> [Exercise directions]
Convert the stretch of entries from the start through the line containing "organization’s purpose with your team’s goals" into a numbered list, leaving out any blank lines.

━━━━━━━━━━━━━━━━

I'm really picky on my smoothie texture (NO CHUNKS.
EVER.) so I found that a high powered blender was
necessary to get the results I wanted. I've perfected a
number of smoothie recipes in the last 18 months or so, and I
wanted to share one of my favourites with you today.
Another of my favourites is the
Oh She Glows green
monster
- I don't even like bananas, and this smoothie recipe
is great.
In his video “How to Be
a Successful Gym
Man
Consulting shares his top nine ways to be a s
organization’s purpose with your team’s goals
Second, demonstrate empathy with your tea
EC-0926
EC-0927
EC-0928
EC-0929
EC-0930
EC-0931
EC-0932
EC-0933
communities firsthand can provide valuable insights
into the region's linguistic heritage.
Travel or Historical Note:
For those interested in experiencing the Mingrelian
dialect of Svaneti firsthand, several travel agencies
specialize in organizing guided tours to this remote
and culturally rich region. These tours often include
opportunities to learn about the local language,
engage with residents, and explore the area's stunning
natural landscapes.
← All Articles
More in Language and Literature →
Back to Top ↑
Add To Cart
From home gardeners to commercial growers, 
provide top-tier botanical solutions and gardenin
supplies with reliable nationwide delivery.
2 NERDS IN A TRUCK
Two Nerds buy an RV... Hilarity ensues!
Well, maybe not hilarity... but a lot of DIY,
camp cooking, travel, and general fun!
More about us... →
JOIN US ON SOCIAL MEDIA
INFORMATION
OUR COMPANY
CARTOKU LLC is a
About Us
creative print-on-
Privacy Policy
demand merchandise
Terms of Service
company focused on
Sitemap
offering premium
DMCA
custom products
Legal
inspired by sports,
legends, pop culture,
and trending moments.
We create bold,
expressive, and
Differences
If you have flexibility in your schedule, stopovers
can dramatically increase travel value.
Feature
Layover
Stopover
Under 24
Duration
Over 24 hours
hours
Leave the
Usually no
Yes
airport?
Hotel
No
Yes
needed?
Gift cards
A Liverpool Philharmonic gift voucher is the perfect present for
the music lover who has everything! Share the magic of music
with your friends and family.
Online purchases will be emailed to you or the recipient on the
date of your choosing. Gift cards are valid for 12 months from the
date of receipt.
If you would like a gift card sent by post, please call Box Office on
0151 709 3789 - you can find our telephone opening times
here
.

━━━━━━━━━━━━━━━━

> [Reply to the exercise]
1. I'm really picky on my smoothie texture (NO CHUNKS.
2. EVER.) so I found that a high powered blender was
3. necessary to get the results I wanted. I've perfected a
4. number of smoothie recipes in the last 18 months or so, and I
5. wanted to share one of my favourites with you today.
6. Another of my favourites is the
7. Oh She Glows green
8. monster
9. - I don't even like bananas, and this smoothie recipe
10. is great.
11. In his video “How to Be
12. a Successful Gym
13. Man
14. Consulting shares his top nine ways to be a s
15. organization’s purpose with your team’s goals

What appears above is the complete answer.